A close scrutiny reveals that the purported regulations are in direct conflict with the Act that they are meant to be drawn from. For instance, provisions in the Act show that it is meant to licence theatres and not performing arts. It is on that basis that the line ministry mentioned in the Act is the Ministry of Works. Furthermore, the permits envisioned in the Act were for the particular play or stage act and not for the performing arts as the proposed regulations provide. Therefore, even then no performing arts was required to have a licence before they could be allowed to perform in theatre.
In addition, the Act expressly provides that the Broadcasting Council established under the Electronic Media Act is the one to grant the said permits and not the National Culture Forum as provided in the proposed regulations.
Legally, the procedure that the Ministry of Gender, Labour and Social Development has preferred in regard to the said regulations is irregular and unconstitutional. This is because it is attempting to make a Statutory Instrument without an enabling Statute, which situation would fit the figurative - putting the cart before the horse.
It is apparent that the proposed regulations exhibit profound ignorance on the part of the drafting team regarding the current trend in Uganda’s knowledge-based economy as well as growth and significance of the performing arts. The said regulations portray a clear offence of the provisions of the 1995 Constitution of Uganda and recklessness in as far as they affront natural justice and socio-economic development.
Therefore, the act of regulation in itself may be necessary, but it should flow from legality and logic.
Assuming that we are all development driven and that the said regulations have not been prepared in bad faith or fashioned to some selfish end, the government should focus on implementing the CNRA and making the necessary amendments for the mutual benefit of the performing artists and the State.
The amendments may include a copyright Board or a copyright tribunal to meet the esoteric nature of copyright law.
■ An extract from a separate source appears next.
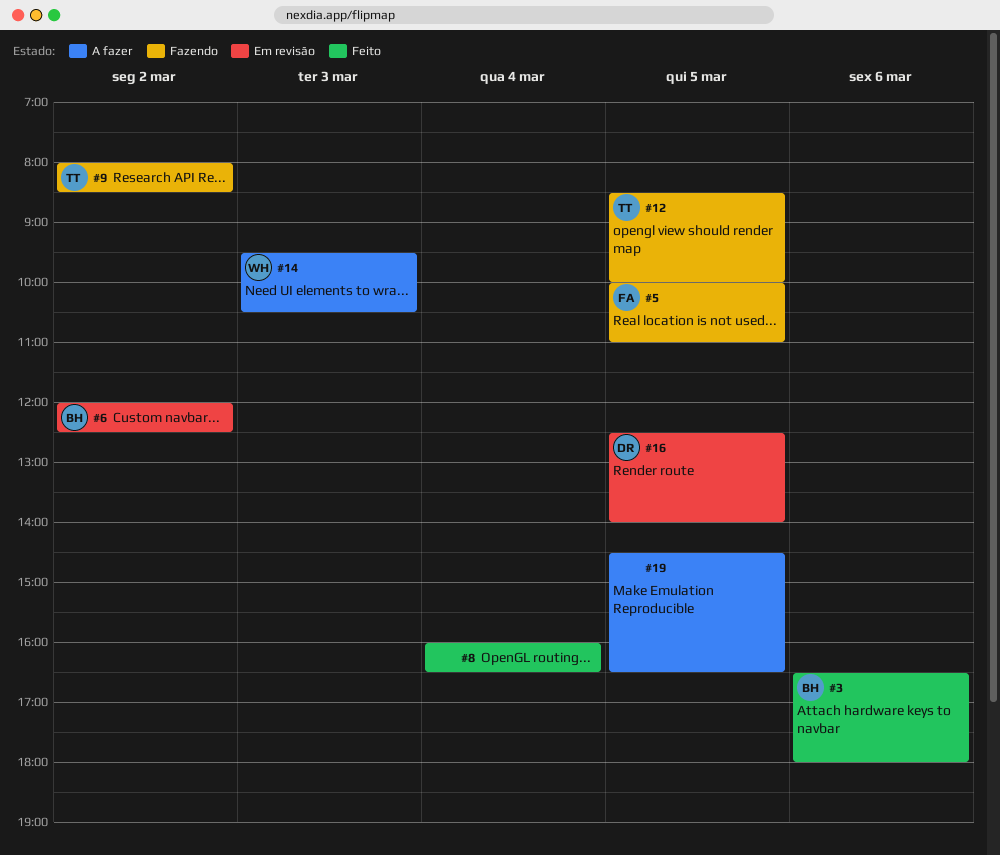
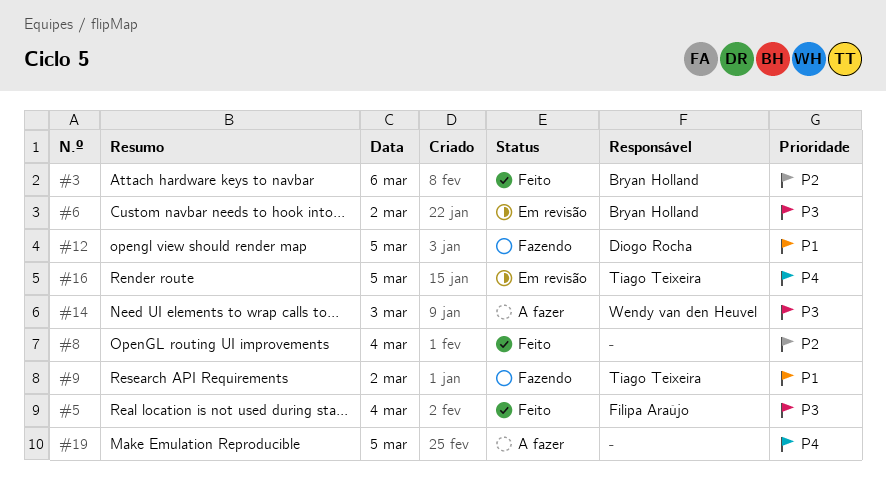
#5, status: Fazendo -> Feito
#5, day: Mar 5 -> Mar 4
#12, owner: Tiago Teixeira -> Diogo Rocha
#16, owner: Diogo Rocha -> Tiago Teixeira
More regulations can flow from the CNRA to govern the creative industry and these should be benchmarked on the ideal of development, both social and economic.
Instead of finding new laws to deal with wrongful elements in the performing artists, the existing legislations such as the Public Order Management Act, 2013 and the Penal Code Act (Cap.120), should be found sufficient to avoid the unnecessary and unconstitutional duplicity.
The Ministry of Gender, Labour and Social development, should focus on empowering the Performing Arts Associations through the National Culture Forum and foster the necessary rapport for future initiatives. Moreover, the culture policy may be amended to provide for an “Arts Council” for the development of the Arts including funding Artistic enterprises. In this way, the Government will be seen to walk its talk in supporting creativity and innovation.
Mr Kyagulanyi is a musician, lawyer and an advocate.